Database Methodology, Data Warehouse Design Methodology

Database Operations Methodology

We will primarily talk about the operation of operational databases within the database.

Regardless of the database class, you have to solve problems, which include the provision of single and multi-user operation, data protection, integrity, data recovery after a failure in the database.

In centralized single-user databases, the operation is provided by so-called transactions, as a result of which the data in the database is either updated (committed) or remain the same (rollback). For operational databases (DBMS) are characterized by so-called short transactions with a duration of micro- and milliseconds. Data warehouses should work with long (hours) transactions. In the case of multi-user mode , there is additionally a need for simultaneous access of several users to the same data, which is most often achieved by data blocking.

Data protection from unauthorized access is either denied access (password) or permission to access, which is especially easy to provide with the help of the SQL programming language. Ensuring integrity is determined by special programs called triggers. They implement various kinds of restrictions. For example, for the Paul field, the program limits the task of only the values ​​ husband and wives & quot ;. Other values ​​are not accepted by the database.

Data recovery after a database failure is determined by the nature of the failure. For short-term failures, the database is restored itself: database data are used at checkpoints and uncompleted transactions. For long-term failures, the recovery of the database is possible only on the basis of the database backup that is being created and periodically updated.

In distributed peer-to-peer databases, additional difficulties arise in solving the above problems. Distributed transactions can be used. Complicated and the procedure for simultaneous access, for which additional methods have been created. Their essence - this or that scheme of centralization of database management. The importance of duplicating data is especially important.

New difficulties arise when integrating non-homogeneous distributed databases with previously constructed, operational local databases with different data models.
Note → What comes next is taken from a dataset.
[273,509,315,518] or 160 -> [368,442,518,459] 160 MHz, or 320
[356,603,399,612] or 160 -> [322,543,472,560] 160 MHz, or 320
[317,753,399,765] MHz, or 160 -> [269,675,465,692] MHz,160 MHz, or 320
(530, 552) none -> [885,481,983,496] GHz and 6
The solution to these problems is somewhat simplified when using the client-server mode in distributed databases.

For more information about the functioning of the database, see Chap. 4 and 5.
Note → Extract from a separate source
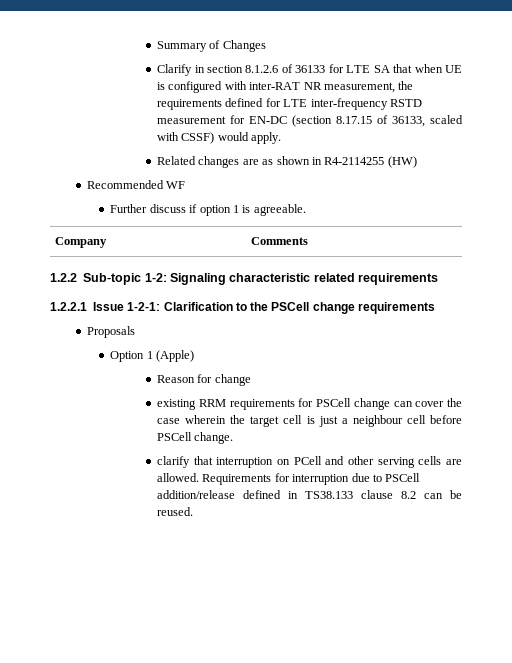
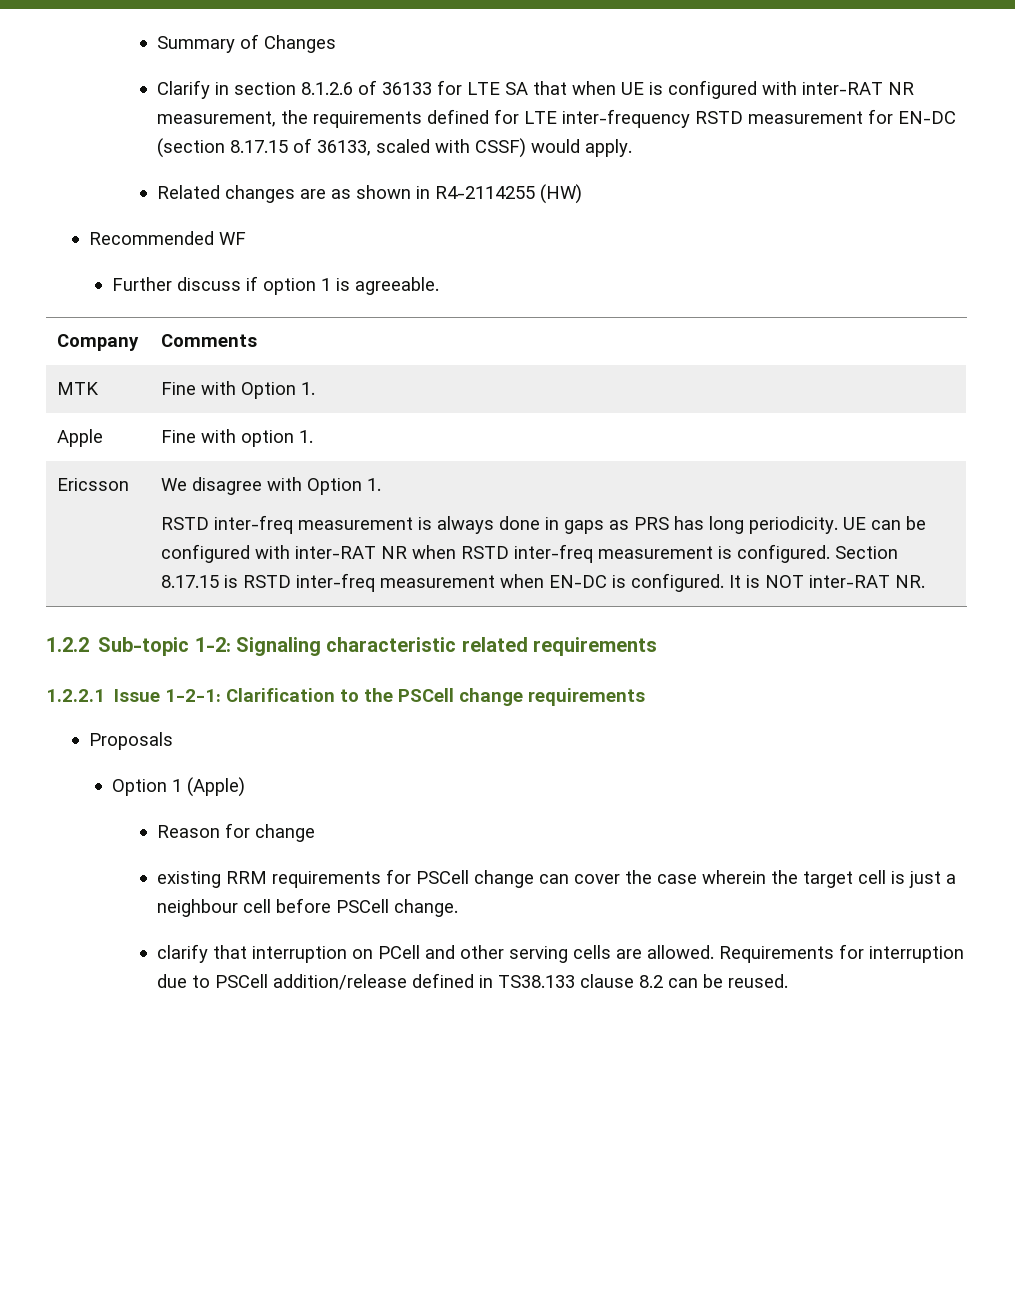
(309, 241) none -> [57,382,100,395] [161,381,316,399] [57,429,104,447] [161,429,314,447] [57,478,130,491] [161,477,382,495] [161,515,927,534] [161,544,899,563] [161,573,926,592] // MTK | Fine with Option 1. // Apple | Fine with option 1. // Ericsson | We disagree with Option 1. // RSTD inter-freq measurement is always done in gaps as PRS has long periodicity. UE can be configured with inter-RAT NR when RSTD inter-freq measurement is configured. Section 8.17.15 is RSTD inter-freq measurement when EN-DC is configured. It is NOT inter-RAT NR.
Data Warehouse Design Methodology

Let's move on to the methodological side of data warehouses. Here you can still highlight the procedure for creating (designing) and using HD.

The procedure for using HD differs little from a similar procedure in the database, so we will not consider it in detail, but note one feature. Due to the high requirements for speed of HD, special attention should be paid to optimizing queries.

The following work is performed when creating the CD.

1. The composition of the final information with the maximum allowable response time and the maximum period of storage of detailed information is formed.

2. The estimated set of queries based on the detailed data is determined. At the same time, it is necessary to find a compromise between the creation of the final statistical information and its calculations on the basis of detailed data.

3. Choosing a way to store data time in the tables.

4. There is a choice of DBMS, which should take into account the needs of the OLTP system. The most suitable is OODBMS using the multidimensional data model MOLAP. The dimensions of the data model are determined.

At the same time, you can also use a relational database with the use of a variety of ROLAP. You should select a scheme ( star or snowflake ). Then it is useful to build a fact table and accompanying reference tables with a minimal change of keys in them. When using the star should be denormalized.

5. The requirements for additional data that are not present in OLTP are determined, and unnecessary, extra columns in the detailed data are deleted.